(Page images and extracted text)
--------------------
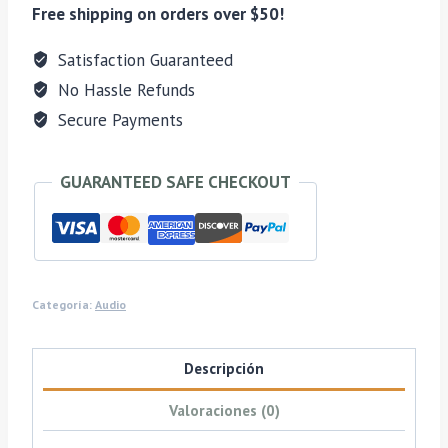
Con
Free shipping on orders over $50!
Bluetooth
Y
Satisfaction Guaranteed
Parlantes
No Hassle Refunds
33/45/78
Secure Payments
Rpm
cantidad
GUARANTEED SAFE CHECKOUT
Categoría:
Audio
Descripción
Valoraciones (0)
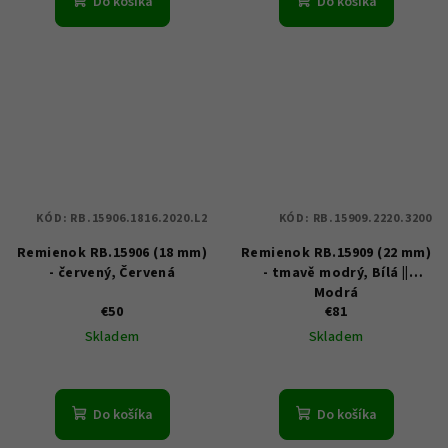
Do košíka
Do košíka
KÓD:
RB.15906.1816.2020.L2
KÓD:
RB.15909.2220.3200
Remienok RB.15906 (18 mm)
Remienok RB.15909 (22 mm)
- červený, Červená
- tmavě modrý, Bílá ||
Modrá
€50
€81
Skladem
Skladem
Do košíka
Do košíka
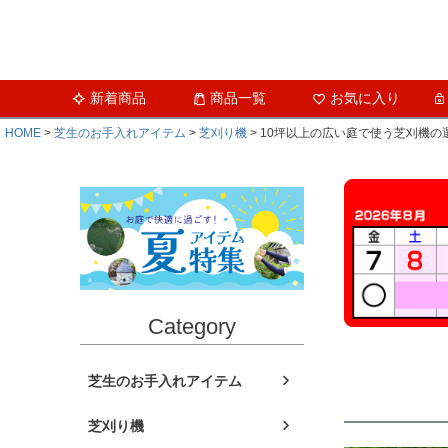
新着商品
商品一覧
お気に入り
HOME
芝生のお手入れアイテム
芝刈り機
10坪以上の広い庭で使う芝刈機の
Category
芝生のお手入れアイテム
芝刈り機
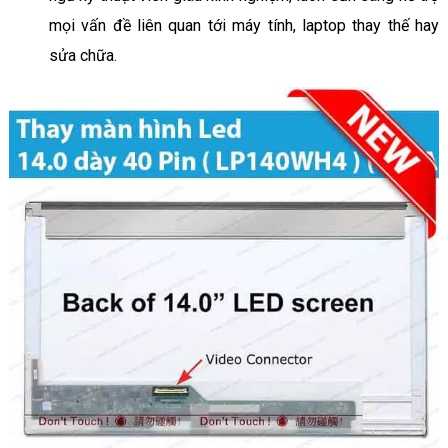
mọi vấn đề liên quan tới máy tính, laptop thay thế hay
sửa chữa.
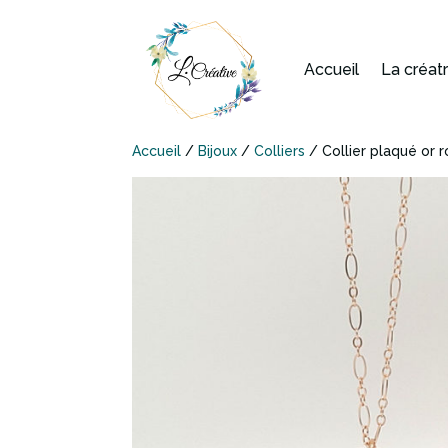
Accueil
La créat
Accueil
/
Bijoux
/
Colliers
/ Collier plaqué or 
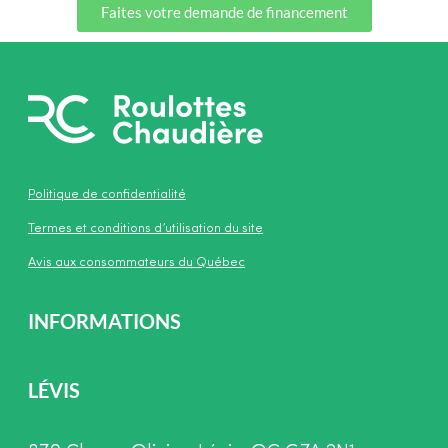
Faites votre demande de financement
Politique de confidentialité
Termes et conditions d’utilisation du site
Avis aux consommateurs du Québec
INFORMATIONS
LÉVIS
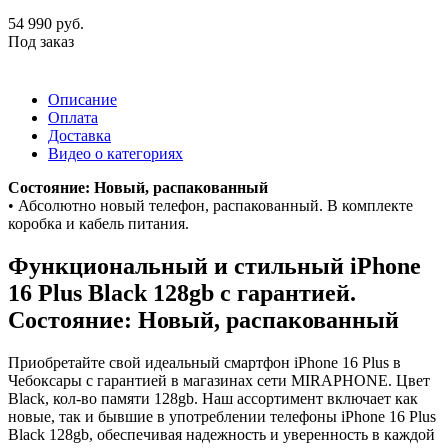
54 990
руб.
Под заказ
Описание
Оплата
Доставка
Видео о категориях
Состояние: Новый, распакованный
• Абсолютно новый телефон, распакованный. В комплекте
коробка и кабель питания.
Функциональный и стильный iPhone
16 Plus
Black
128gb
с гарантией.
Состояние: Новый, распакованный
Приобретайте свой идеальный смартфон iPhone 16 Plus в
Чебоксары с гарантией в магазинах сети MIRAPHONE. Цвет
Black
, кол-во памяти
128gb
. Наш ассортимент включает как
новые, так и бывшие в употреблении телефоны iPhone 16 Plus
Black
128gb
, обеспечивая надежность и уверенность в каждой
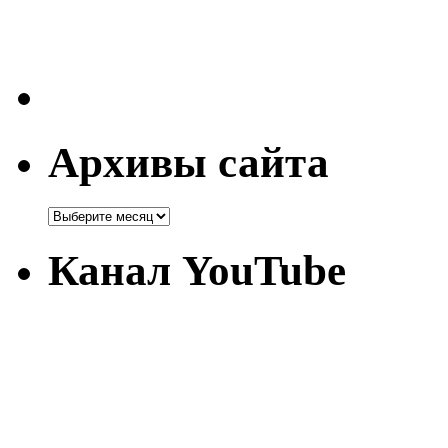
Архивы сайта
Канал YouTube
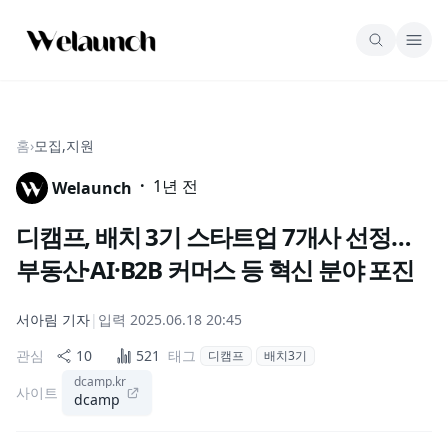
홈
›
모집,지원
·
1년 전
Welaunch
디캠프, 배치 3기 스타트업 7개사 선정…
부동산·AI·B2B 커머스 등 혁신 분야 포진
서아림
기자
|
입력
2025.06.18 20:45
관심
10
521
태그
디캠프
배치3기
dcamp.kr
사이트
dcamp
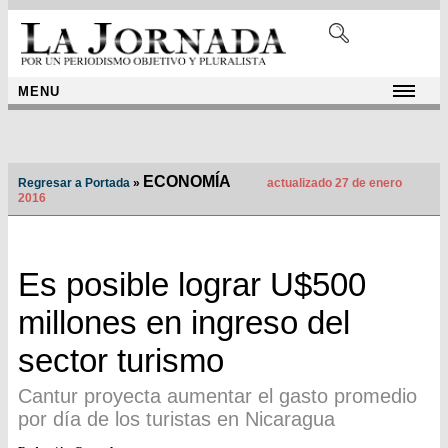
MENU
ECONOMÍA
Regresar a Portada
»
actualizado 27 de enero
2016
Es posible lograr U$500
millones en ingreso del
sector turismo
Cantur proyecta aumentar el gasto promedio
por día de los turistas en Nicaragua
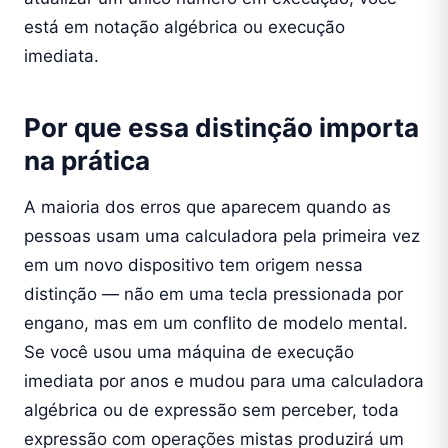
está em notação algébrica ou execução
imediata.
Por que essa distinção importa
na prática
A maioria dos erros que aparecem quando as
pessoas usam uma calculadora pela primeira vez
em um novo dispositivo tem origem nessa
distinção — não em uma tecla pressionada por
engano, mas em um conflito de modelo mental.
Se você usou uma máquina de execução
imediata por anos e mudou para uma calculadora
algébrica ou de expressão sem perceber, toda
expressão com operações mistas produzirá um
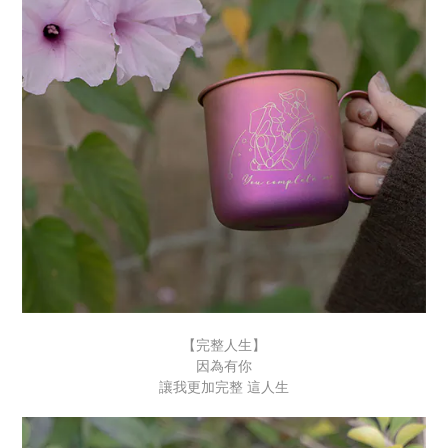
【完整人生】
因為有你
讓我更加完整 這人生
--------------------
• [Required work]
Starting at the line that contains "está em notação algébrica ou execução" and continuing through the end of the data, recast the text lines as a Markdown table with columns headed "No." and "Text." Omit blank lines and the pictures.

• [Solved problem]
| No. | Text |
|---|---|
| 1 | está em notação algébrica ou execução |
| 2 | imediata. |
| 3 | Por que essa distinção importa |
| 4 | na prática |
| 5 | A maioria dos erros que aparecem quando as |
| 6 | pessoas usam uma calculadora pela primeira vez |
| 7 | em um novo dispositivo tem origem nessa |
| 8 | distinção — não em uma tecla pressionada por |
| 9 | engano, mas em um conflito de modelo mental. |
| 10 | Se você usou uma máquina de execução |
| 11 | imediata por anos e mudou para uma calculadora |
| 12 | algébrica ou de expressão sem perceber, toda |
| 13 | expressão com operações mistas produzirá um |
| 14 | 【完整人生】 |
| 15 | 因為有你 |
| 16 | 讓我更加完整 這人生 |